ACTION ITEM ->
Quote every one of the records below in full, keeping each line unchanged.

-- Opening Marker --

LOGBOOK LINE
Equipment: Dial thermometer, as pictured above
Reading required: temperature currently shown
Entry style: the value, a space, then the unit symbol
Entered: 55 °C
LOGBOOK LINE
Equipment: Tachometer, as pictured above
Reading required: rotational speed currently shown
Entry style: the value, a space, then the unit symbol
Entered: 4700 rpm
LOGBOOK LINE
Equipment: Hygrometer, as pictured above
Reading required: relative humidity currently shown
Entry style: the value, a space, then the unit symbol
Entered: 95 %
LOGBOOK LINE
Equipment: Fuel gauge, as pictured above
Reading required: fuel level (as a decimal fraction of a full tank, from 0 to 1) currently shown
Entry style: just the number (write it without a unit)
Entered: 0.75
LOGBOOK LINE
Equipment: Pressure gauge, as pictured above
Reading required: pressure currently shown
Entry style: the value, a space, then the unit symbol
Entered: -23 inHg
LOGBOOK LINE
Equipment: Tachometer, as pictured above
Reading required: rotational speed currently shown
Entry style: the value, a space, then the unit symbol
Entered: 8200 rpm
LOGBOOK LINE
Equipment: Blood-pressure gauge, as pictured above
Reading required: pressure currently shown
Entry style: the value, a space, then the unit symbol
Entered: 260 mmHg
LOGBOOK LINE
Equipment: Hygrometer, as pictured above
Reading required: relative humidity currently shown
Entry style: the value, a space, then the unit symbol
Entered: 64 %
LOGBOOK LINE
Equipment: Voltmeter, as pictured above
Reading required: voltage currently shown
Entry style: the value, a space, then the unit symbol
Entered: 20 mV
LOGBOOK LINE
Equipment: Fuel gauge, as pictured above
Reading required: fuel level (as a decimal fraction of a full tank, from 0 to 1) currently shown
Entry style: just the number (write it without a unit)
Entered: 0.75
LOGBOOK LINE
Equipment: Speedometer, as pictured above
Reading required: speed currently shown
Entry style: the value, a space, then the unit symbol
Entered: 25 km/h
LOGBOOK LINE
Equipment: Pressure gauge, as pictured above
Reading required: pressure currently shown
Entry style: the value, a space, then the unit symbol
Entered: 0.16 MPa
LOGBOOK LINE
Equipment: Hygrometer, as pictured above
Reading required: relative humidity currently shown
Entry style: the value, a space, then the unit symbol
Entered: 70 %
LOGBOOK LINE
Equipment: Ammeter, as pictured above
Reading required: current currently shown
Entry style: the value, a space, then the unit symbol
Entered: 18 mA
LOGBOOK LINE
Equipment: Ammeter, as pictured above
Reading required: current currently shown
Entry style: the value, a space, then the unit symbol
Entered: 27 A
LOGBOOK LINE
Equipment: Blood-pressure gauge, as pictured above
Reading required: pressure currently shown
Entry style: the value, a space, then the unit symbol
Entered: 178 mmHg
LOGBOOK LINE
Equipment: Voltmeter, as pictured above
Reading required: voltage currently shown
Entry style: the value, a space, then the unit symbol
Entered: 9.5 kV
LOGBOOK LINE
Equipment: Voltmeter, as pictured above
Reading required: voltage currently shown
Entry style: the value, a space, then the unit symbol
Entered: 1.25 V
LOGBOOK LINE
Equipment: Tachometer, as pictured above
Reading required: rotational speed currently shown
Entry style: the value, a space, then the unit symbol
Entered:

-- Closing Marker --

EXERCISE ANSWER ->
LOGBOOK LINE
Equipment: Dial thermometer, as pictured above
Reading required: temperature currently shown
Entry style: the value, a space, then the unit symbol
Entered: 55 °C
LOGBOOK LINE
Equipment: Tachometer, as pictured above
Reading required: rotational speed currently shown
Entry style: the value, a space, then the unit symbol
Entered: 4700 rpm
LOGBOOK LINE
Equipment: Hygrometer, as pictured above
Reading required: relative humidity currently shown
Entry style: the value, a space, then the unit symbol
Entered: 95 %
LOGBOOK LINE
Equipment: Fuel gauge, as pictured above
Reading required: fuel level (as a decimal fraction of a full tank, from 0 to 1) currently shown
Entry style: just the number (write it without a unit)
Entered: 0.75
LOGBOOK LINE
Equipment: Pressure gauge, as pictured above
Reading required: pressure currently shown
Entry style: the value, a space, then the unit symbol
Entered: -23 inHg
LOGBOOK LINE
Equipment: Tachometer, as pictured above
Reading required: rotational speed currently shown
Entry style: the value, a space, then the unit symbol
Entered: 8200 rpm
LOGBOOK LINE
Equipment: Blood-pressure gauge, as pictured above
Reading required: pressure currently shown
Entry style: the value, a space, then the unit symbol
Entered: 260 mmHg
LOGBOOK LINE
Equipment: Hygrometer, as pictured above
Reading required: relative humidity currently shown
Entry style: the value, a space, then the unit symbol
Entered: 64 %
LOGBOOK LINE
Equipment: Voltmeter, as pictured above
Reading required: voltage currently shown
Entry style: the value, a space, then the unit symbol
Entered: 20 mV
LOGBOOK LINE
Equipment: Fuel gauge, as pictured above
Reading required: fuel level (as a decimal fraction of a full tank, from 0 to 1) currently shown
Entry style: just the number (write it without a unit)
Entered: 0.75
LOGBOOK LINE
Equipment: Speedometer, as pictured above
Reading required: speed currently shown
Entry style: the value, a space, then the unit symbol
Entered: 25 km/h
LOGBOOK LINE
Equipment: Pressure gauge, as pictured above
Reading required: pressure currently shown
Entry style: the value, a space, then the unit symbol
Entered: 0.16 MPa
LOGBOOK LINE
Equipment: Hygrometer, as pictured above
Reading required: relative humidity currently shown
Entry style: the value, a space, then the unit symbol
Entered: 70 %
LOGBOOK LINE
Equipment: Ammeter, as pictured above
Reading required: current currently shown
Entry style: the value, a space, then the unit symbol
Entered: 18 mA
LOGBOOK LINE
Equipment: Ammeter, as pictured above
Reading required: current currently shown
Entry style: the value, a space, then the unit symbol
Entered: 27 A
LOGBOOK LINE
Equipment: Blood-pressure gauge, as pictured above
Reading required: pressure currently shown
Entry style: the value, a space, then the unit symbol
Entered: 178 mmHg
LOGBOOK LINE
Equipment: Voltmeter, as pictured above
Reading required: voltage currently shown
Entry style: the value, a space, then the unit symbol
Entered: 9.5 kV
LOGBOOK LINE
Equipment: Voltmeter, as pictured above
Reading required: voltage currently shown
Entry style: the value, a space, then the unit symbol
Entered: 1.25 V
LOGBOOK LINE
Equipment: Tachometer, as pictured above
Reading required: rotational speed currently shown
Entry style: the value, a space, then the unit symbol
Entered:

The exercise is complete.